On weekends to make extra money, Farah drove a Yellow Cab.
It was in that cab, parked near Boeing Field, that police found Farah's body before dawn Saturday.
He'd been shot five times.
Late yesterday, Seattle police still had no leads or suspects in the shooting and knew of no motive.
Officials at Yellow Cab said Farah, 39, was an independent contractor, not an employee. They declined to comment further.
Other cabdrivers yesterday said Farah's death should be a wake- up call for more security in their business, including bullet-proof dividers between drivers and passengers. Cabdrivers also were slain in Seattle in 1996 and 1994.
The man with whom Farah shared his cab said his friend was planning to work until around 7 a.m. Saturday before quitting to attend a class he takes one Saturday a month.
"His backpack was still in the cab," said Deeq Farah who is not a relative but drives the same cab during the week.
"Imagine, he escaped the bullets in Somalia only to find them right here. He was a family man, a nice man. All these people you see here aren't even his relatives."
Dozens of taxicabs yellow, orange, green lined a stretch of Southeast 256 Street in Covington yesterday and took up the parking spaces of the House of Mercy All-Muslim Cemetery, where Farah was buried.
An ocean of male faces (women aren't permitted at some Muslim funerals) gathered at his grave site. From inside a van its windows tinted to block her from view Hussein watched as they laid her husband's body in the earth.

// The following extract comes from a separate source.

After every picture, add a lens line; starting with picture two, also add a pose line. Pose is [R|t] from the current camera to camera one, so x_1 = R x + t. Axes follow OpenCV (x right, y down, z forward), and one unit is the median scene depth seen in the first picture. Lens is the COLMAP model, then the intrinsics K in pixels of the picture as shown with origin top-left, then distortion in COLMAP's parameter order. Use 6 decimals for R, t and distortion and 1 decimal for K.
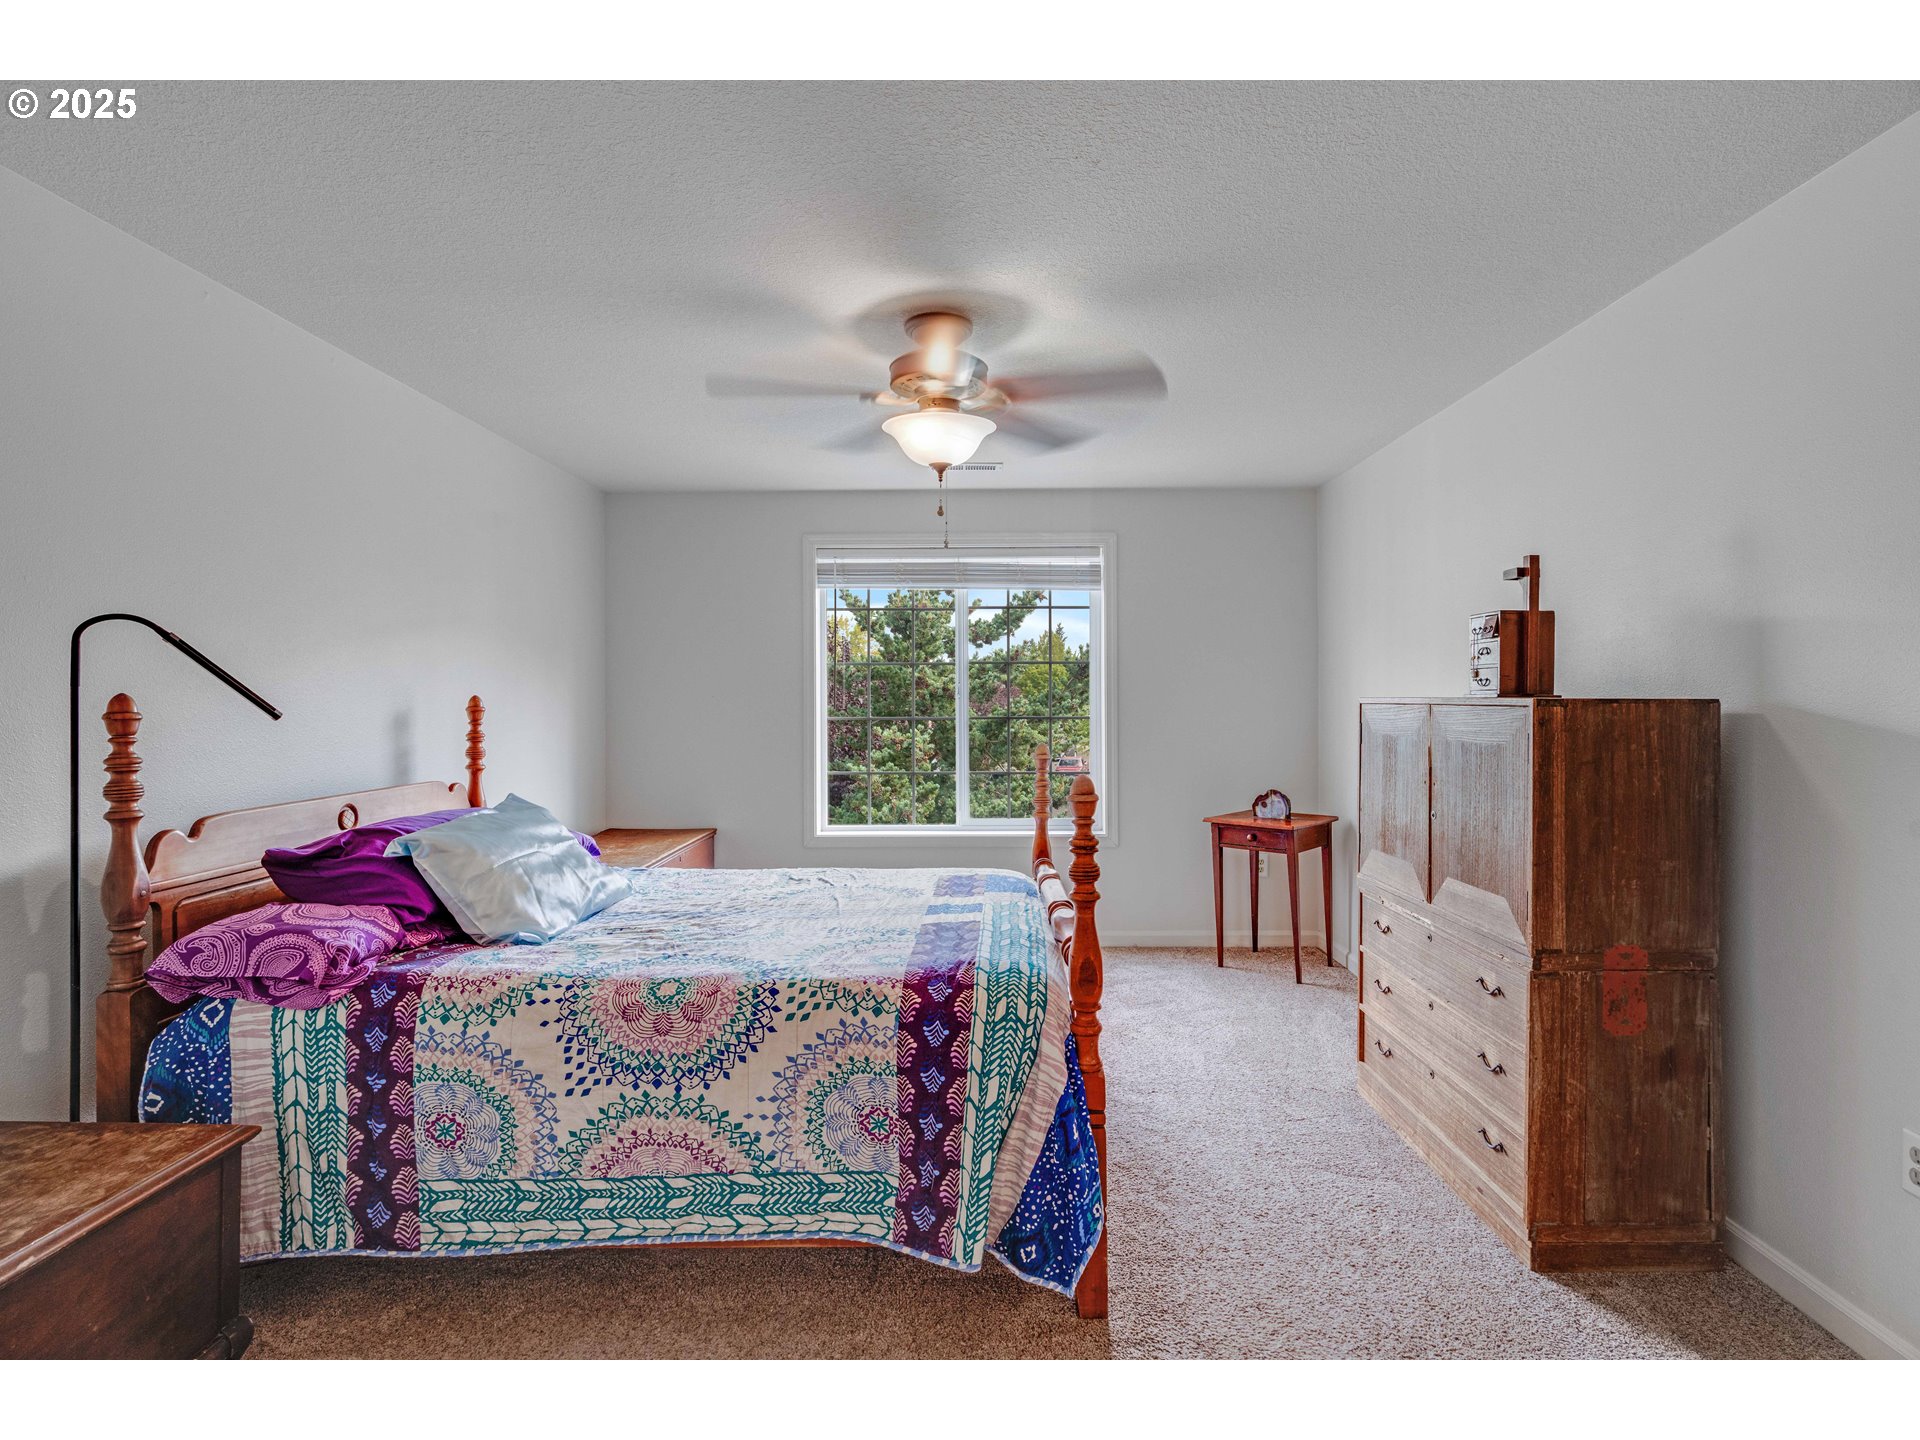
lens RADIAL K [[945.6, 0, 980.7], [0, 945.6, 719.0], [0, 0, 1]] dist [-0.005590, 0.002100]
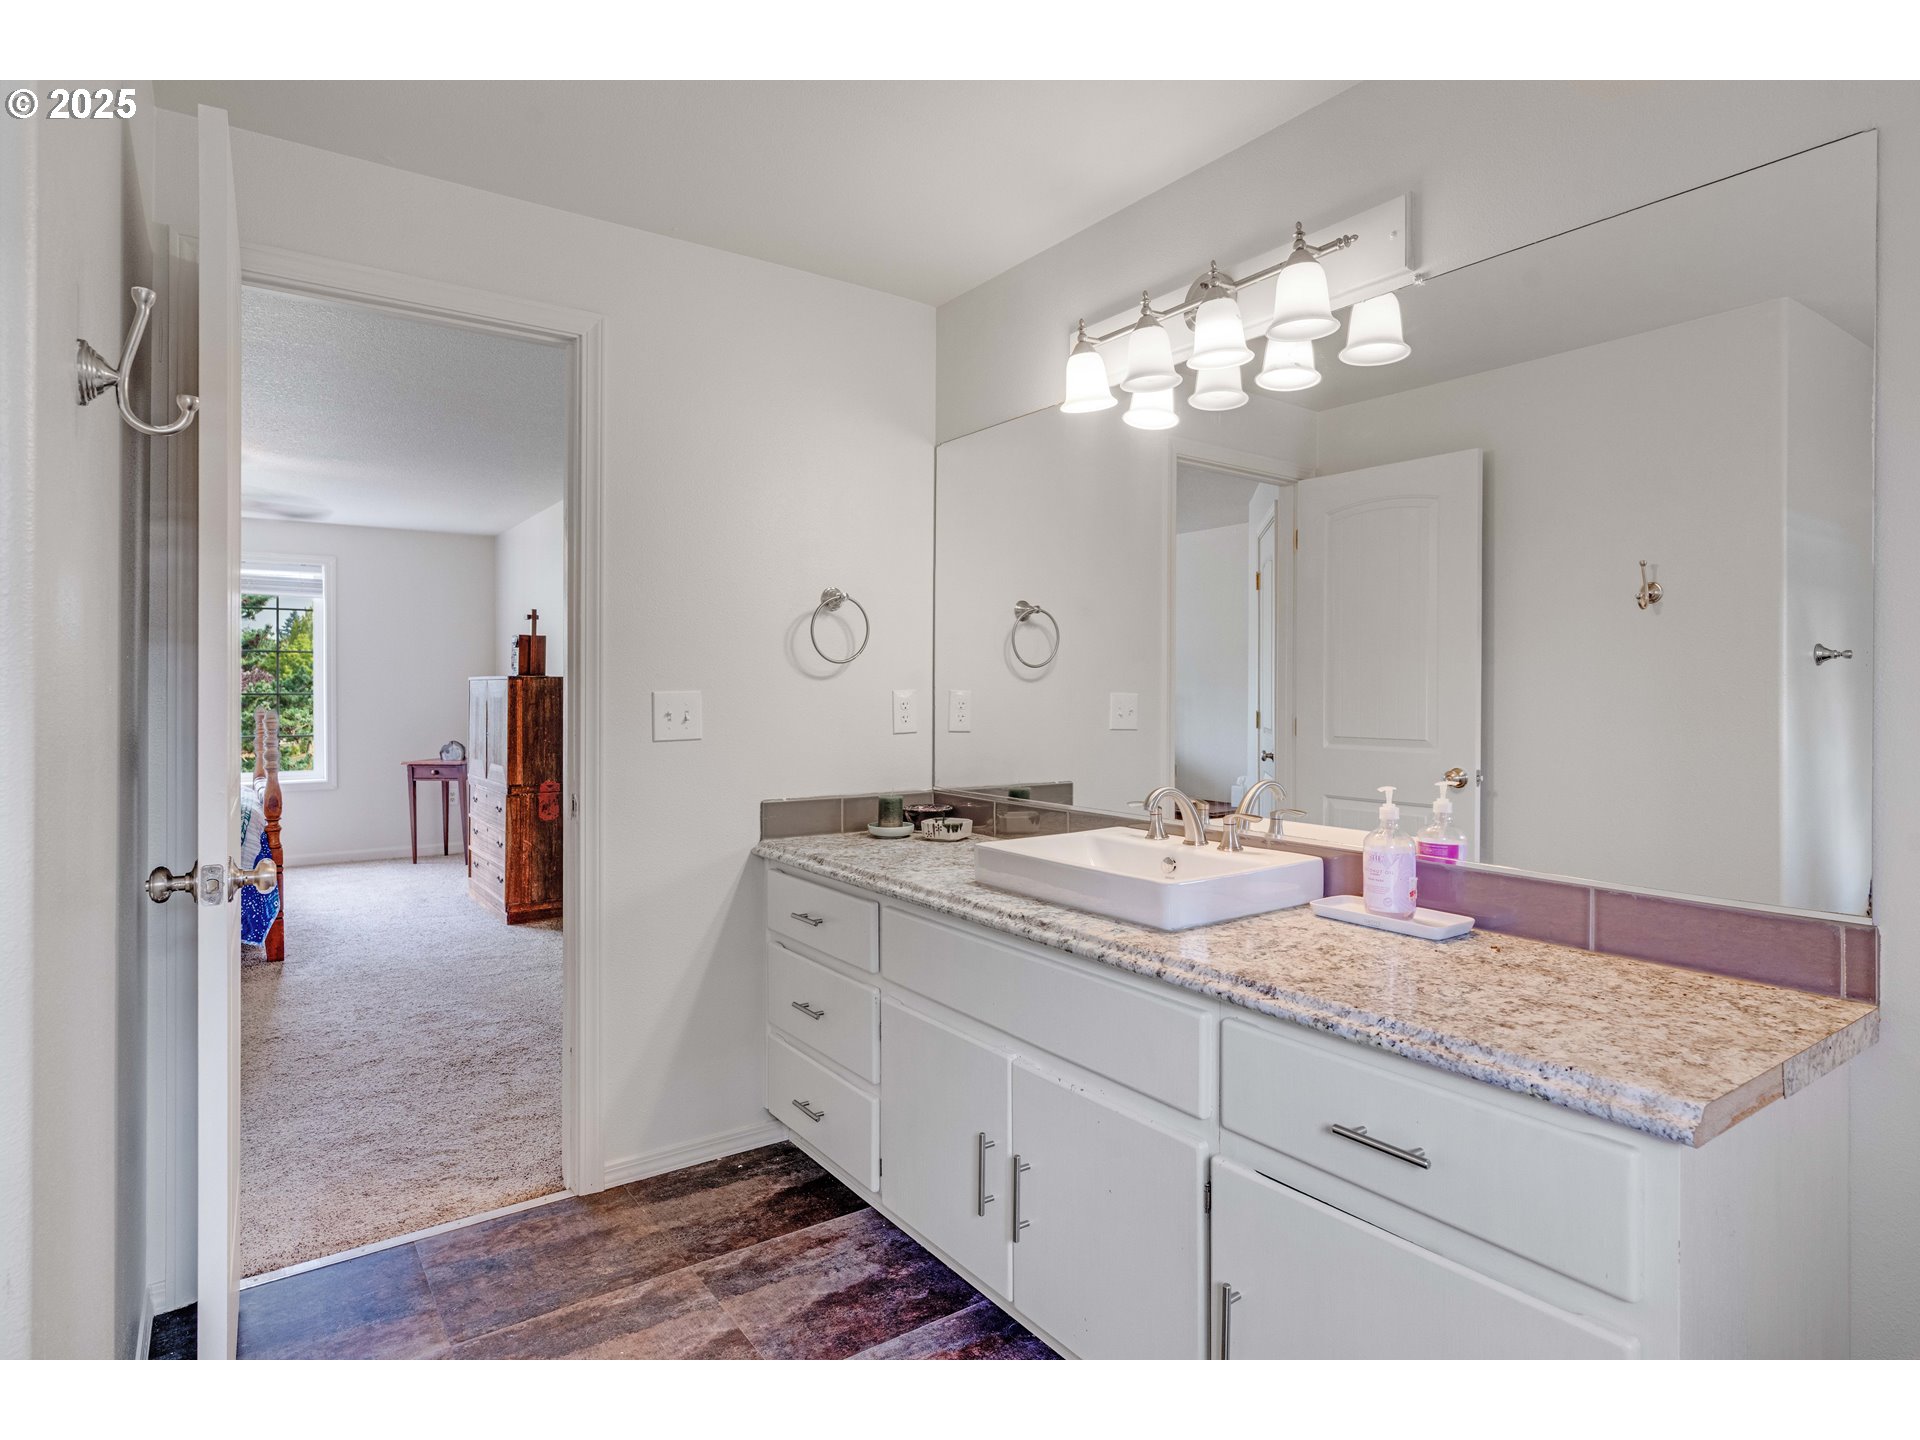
lens RADIAL K [[1110.7, 0, 1007.9], [0, 1110.7, 683.9], [0, 0, 1]] dist [-0.002272, 0.001025]
pose [[0.811704, 0.004507, 0.584052, -0.006134], [0.011368, 0.999659, -0.023514, 0.075086], [-0.583959, 0.025726, 0.811376, -1.911634]]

He leaves her with three children, ages 4, 3 and 1, to raise.
She speaks little English and does not work outside their home.
"When people have given me condolences, they say: `(The killers) didn't just take your husband from you, they took him from the community,' " she said, her voice stricken with grief. "There was no one who didn't know his face. From the south and north, everyone knew him."
She told her oldest son about his father's death; in time she'll tell the other children about the man their father was.
Farah came to the U.S. in 1993 from a refugee camp in Kenya, where he had put to use the nursing skills he acquired in his native Somalia before war tore the country apart and sent residents fleeing.
In 1999, Farah and Hussein met and married in Minneapolis, where she lived, and decided to make their home in Seattle.
Mohammed Ali, Farah's roommate here for two years during the mid- 1990s, called him a "nice friend.
"I know it will be hard on his wife. She has three kids and basically no income at all. You can understand."
Farah worked three days a week at Rainier View Elementary and two days a week at Cooper Elementary. Yesterday, students and co- workers were coping with news of his death.
"He was Mr. Hassan to our children," said Rainier View Principal Cathy Thompson. "He was a quiet man but very, very dignified. There are many here who are feeling a great loss."
Ali-Salaam Mahmoud, who had known Farah for five years, said the two had been working quietly together to establish services for the community's elderly. "He was very dedicated," Mahmoud said. "He worked closely with children because he wanted them to be able to exceed in school so they could see opportunities beyond cab driving."
On Sunday, a day after Farah's death and the day Muslims around the world celebrated the annual pilgrimage to Mecca, parents took their children to playgrounds following prayers. Asiya Hussein overheard her 4-year-old talking to a cousin: "No one will take us out today," she heard him say. "My dad died."